I’ve gone over the reasons why she has no chance in as many ways as I can. There are structural reasons (the GOP does not reward insurgents and favors establishment-backed candidates) and organizational reasons (her organization remains minimal and insufficient). Her unpopularity with non-Republicans is enough to give even her most enthusiastic admirers pause, and many of her admirers don’t think she is qualified for the office. As I was suggesting recently, there is probably a higher bar to nominating a woman for President in the GOP than in the Democratic Party, and there would probably be resistance to using a presidential nomination for the sake of achieving a symbolic “first” by choosing a woman. On this point, I would add one more observation: Republicans have an excessive, some might say absurd, admiration for the office of the Presidency, and they are especially enamored of executive power in wartime, and nominating Palin for that office simply goes against too many of their presidential-cultist and militarist instincts that not even Palin’s own militarism will be enough to compensate.

Simon’s question about the “most serious human being” unintentionally points to the reason why Palin has no chance. In 2000, Republicans were presented with a Western “reform” governor with few real achievements to his name, minimal relevant experience, and no obvious qualifications for the position or expertise in any major areas of policy. He was publicly exuberant about his religiosity, practiced an “aw shucks” campaign style, littered his speeches and debates with colloquial language, and seemed not to be embarrassed that he knew little or nothing about most of the rest of the world. Like Palin, Bush was far from being stupid, but both of them seem to take delight in their lack of knowledge, as if it confirmed that their down-home facade was who they really are. Ten years ago, we were told by admiring pundits that voters weren’t interested in wonks or experts, but wanted someone who was “one of them.” Of course, Bush was the farthest thing from being “one of them” as he could be, but in his aggressive pursuit of mediocrity he managed to convince a surprisingly large number of people to entrust him with incredible power. When it became known that Bush liked to make decisions from his “gut,” this seemed to enthrall millions of people and put their minds at ease, as if “gut” decisions were more desirable because they were irrational. And, yes, he won election by slimmest of margins, and then he won one of the weakest re-election mandates in modern presidential history, and almost immediately Americans began to regret that outcome.

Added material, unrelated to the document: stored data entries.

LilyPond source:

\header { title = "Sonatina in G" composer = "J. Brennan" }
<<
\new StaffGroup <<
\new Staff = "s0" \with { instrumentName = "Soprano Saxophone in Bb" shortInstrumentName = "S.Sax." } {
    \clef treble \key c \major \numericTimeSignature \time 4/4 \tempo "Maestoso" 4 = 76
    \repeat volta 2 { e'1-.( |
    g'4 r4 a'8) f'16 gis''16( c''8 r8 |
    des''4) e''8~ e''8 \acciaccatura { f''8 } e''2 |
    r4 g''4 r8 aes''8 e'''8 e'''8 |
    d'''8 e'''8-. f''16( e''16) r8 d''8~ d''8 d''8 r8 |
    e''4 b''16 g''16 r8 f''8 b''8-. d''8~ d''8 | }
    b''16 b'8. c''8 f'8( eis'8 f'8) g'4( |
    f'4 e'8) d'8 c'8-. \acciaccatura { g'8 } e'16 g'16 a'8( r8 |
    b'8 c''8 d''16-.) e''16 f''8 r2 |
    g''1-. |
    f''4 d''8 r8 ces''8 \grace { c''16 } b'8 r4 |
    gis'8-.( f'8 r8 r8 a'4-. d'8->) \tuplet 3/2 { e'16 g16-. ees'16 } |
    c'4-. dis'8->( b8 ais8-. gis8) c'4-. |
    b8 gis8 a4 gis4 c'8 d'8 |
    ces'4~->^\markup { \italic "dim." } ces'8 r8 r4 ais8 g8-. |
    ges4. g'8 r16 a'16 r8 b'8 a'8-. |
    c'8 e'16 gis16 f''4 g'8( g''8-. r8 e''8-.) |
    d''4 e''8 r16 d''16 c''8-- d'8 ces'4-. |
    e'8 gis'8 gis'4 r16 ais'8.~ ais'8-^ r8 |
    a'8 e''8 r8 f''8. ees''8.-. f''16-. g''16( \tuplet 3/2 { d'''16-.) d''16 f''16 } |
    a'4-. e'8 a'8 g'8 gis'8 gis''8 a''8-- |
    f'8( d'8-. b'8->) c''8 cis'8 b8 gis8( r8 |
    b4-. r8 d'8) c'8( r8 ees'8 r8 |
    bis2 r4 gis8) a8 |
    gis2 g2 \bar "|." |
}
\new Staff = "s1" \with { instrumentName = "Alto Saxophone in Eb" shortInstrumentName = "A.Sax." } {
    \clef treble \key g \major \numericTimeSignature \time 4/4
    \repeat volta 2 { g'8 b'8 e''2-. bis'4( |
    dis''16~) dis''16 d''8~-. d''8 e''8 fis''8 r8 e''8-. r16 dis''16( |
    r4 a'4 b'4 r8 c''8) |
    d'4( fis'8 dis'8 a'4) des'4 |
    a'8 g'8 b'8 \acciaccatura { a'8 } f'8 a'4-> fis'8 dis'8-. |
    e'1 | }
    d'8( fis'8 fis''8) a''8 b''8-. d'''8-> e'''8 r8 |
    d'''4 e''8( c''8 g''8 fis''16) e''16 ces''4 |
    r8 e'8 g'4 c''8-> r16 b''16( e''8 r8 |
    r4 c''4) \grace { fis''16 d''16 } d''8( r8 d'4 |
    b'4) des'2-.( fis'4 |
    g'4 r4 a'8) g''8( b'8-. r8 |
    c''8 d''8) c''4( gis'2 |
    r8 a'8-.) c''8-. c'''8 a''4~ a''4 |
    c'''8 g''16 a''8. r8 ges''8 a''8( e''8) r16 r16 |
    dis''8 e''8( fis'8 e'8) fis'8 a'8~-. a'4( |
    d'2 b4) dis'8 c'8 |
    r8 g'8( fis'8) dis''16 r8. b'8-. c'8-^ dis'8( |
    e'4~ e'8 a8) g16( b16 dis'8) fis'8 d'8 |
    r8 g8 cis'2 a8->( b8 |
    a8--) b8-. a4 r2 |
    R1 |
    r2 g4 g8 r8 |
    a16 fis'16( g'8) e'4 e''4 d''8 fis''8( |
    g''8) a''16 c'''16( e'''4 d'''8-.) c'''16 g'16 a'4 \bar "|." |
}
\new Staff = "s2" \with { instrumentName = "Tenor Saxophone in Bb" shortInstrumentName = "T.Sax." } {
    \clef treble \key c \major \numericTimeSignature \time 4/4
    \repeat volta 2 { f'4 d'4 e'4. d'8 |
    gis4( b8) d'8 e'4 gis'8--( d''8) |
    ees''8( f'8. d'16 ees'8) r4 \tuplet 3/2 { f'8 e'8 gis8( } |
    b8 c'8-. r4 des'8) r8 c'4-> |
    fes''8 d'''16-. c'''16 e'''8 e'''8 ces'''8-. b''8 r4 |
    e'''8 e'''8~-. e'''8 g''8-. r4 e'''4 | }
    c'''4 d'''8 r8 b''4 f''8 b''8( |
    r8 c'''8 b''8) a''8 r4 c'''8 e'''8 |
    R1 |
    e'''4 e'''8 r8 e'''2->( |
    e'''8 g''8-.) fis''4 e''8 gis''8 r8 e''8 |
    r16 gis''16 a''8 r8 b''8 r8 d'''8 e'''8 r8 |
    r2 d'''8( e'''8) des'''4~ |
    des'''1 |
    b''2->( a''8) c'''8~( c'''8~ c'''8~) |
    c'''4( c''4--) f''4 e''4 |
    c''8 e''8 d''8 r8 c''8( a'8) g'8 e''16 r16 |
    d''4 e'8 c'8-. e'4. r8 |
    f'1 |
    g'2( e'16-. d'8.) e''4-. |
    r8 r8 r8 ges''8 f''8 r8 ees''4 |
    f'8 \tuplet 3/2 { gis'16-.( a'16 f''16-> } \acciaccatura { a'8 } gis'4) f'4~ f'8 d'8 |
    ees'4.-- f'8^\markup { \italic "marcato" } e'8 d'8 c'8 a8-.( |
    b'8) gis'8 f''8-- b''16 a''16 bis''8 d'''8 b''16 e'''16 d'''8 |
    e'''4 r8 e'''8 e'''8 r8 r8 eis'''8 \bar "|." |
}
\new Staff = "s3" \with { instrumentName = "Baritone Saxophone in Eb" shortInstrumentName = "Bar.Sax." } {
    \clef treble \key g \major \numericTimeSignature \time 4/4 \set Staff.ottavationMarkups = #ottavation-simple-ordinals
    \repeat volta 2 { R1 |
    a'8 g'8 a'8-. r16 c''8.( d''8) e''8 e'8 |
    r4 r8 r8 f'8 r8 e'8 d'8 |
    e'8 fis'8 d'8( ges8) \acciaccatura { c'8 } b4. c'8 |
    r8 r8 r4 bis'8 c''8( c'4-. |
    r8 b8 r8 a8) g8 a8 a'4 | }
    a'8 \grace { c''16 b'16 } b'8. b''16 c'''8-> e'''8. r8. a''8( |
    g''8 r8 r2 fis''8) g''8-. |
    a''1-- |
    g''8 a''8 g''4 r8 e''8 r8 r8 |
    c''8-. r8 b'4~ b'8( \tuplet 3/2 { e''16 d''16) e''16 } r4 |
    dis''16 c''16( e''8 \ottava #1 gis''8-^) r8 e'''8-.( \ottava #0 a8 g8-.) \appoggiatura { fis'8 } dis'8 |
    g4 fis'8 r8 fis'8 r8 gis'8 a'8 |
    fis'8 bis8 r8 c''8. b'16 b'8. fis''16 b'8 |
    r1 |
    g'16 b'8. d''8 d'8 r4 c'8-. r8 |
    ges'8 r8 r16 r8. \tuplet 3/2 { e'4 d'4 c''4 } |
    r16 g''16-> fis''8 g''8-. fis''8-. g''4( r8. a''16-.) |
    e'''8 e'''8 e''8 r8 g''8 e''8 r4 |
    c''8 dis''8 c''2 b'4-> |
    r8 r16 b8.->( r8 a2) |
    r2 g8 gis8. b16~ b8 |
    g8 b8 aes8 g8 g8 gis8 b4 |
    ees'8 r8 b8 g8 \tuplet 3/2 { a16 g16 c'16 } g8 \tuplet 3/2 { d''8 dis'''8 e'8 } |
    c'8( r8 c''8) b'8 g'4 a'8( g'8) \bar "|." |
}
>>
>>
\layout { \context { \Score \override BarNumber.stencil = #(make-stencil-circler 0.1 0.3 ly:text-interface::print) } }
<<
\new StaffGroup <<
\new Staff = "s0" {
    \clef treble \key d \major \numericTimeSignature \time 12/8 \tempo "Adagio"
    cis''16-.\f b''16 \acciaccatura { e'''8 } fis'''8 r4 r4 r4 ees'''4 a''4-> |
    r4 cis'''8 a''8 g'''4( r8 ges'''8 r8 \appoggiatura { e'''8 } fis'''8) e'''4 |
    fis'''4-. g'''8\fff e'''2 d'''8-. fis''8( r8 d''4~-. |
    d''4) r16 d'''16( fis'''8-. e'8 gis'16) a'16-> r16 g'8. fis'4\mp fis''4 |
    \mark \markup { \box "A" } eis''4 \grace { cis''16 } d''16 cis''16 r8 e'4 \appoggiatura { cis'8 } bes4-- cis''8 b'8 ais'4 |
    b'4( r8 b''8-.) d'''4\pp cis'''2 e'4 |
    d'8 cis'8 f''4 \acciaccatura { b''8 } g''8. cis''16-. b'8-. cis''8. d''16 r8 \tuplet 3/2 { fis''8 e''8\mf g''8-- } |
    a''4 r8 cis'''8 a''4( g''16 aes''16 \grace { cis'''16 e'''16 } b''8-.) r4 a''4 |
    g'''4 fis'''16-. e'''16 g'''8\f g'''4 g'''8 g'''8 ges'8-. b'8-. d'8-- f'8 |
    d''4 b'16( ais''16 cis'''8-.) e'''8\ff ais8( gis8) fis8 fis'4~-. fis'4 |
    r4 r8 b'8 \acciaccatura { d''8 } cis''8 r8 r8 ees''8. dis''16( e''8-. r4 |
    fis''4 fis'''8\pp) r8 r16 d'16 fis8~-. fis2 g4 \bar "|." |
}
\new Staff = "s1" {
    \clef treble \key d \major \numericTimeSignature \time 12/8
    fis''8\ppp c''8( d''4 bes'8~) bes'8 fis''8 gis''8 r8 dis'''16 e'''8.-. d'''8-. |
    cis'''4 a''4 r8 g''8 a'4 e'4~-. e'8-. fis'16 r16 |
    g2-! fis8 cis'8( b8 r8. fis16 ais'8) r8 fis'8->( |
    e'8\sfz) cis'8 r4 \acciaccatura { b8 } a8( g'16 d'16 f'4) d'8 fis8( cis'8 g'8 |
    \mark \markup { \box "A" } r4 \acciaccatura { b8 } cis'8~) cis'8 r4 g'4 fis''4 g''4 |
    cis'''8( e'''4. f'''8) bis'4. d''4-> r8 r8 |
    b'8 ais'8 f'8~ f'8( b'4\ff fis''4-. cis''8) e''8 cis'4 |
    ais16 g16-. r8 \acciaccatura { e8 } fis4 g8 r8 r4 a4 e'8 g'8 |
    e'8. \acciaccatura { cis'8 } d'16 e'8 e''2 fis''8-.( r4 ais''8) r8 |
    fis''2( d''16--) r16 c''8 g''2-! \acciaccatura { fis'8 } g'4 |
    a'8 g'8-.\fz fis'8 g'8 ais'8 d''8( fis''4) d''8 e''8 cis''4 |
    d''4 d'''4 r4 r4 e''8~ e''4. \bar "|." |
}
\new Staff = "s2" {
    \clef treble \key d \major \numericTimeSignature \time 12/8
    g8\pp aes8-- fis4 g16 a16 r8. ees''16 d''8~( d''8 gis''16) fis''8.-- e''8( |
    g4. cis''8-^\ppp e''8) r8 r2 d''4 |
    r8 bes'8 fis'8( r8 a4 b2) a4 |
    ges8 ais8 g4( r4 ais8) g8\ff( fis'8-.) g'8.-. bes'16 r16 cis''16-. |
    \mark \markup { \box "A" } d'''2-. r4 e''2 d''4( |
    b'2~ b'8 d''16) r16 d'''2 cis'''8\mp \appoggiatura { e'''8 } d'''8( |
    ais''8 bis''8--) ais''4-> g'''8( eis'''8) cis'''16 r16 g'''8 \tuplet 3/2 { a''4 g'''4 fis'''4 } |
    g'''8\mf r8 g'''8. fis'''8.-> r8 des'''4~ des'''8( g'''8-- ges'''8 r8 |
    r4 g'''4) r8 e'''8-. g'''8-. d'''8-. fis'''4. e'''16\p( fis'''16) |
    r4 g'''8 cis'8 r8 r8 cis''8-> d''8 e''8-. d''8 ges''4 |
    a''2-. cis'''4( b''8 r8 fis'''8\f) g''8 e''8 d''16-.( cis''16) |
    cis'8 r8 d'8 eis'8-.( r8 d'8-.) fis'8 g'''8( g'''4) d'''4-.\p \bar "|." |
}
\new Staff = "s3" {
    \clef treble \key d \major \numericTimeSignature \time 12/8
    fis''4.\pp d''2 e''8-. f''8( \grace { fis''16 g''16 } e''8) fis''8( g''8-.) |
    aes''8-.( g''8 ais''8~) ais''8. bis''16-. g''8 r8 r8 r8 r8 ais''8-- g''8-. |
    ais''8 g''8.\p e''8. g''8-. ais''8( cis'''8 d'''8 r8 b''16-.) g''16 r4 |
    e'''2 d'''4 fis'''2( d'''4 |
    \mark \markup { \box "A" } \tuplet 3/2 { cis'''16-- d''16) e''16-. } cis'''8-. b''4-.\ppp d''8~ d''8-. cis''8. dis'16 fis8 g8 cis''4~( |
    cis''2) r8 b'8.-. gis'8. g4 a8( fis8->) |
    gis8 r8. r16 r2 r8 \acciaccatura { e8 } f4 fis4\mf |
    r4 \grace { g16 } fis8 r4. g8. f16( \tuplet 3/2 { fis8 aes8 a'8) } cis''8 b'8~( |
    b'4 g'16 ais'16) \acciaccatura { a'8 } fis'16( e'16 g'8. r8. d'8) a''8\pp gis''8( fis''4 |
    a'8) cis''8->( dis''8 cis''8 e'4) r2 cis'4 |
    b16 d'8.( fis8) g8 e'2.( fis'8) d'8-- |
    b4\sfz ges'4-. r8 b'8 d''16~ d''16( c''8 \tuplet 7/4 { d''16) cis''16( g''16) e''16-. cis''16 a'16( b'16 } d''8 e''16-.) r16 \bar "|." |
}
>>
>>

We have already given one obviously unqualified Western governor a chance to wreck the country in the last decade, and not even the Republican Party that continues to defend and like Bush is so clueless and self-destructive that it would go to the country with a female version of the disaster we just experienced. The other possible contenders Simon mentions are all flawed and unattractive in different ways, but none of them so fully embodies all of the flaws that made Bush such a poor President as Palin. Most of the public already knows this, and given a chance to choose anyone other than Palin the GOP will turn gratefully to one of the others so that they might have at least a fighting chance in two years.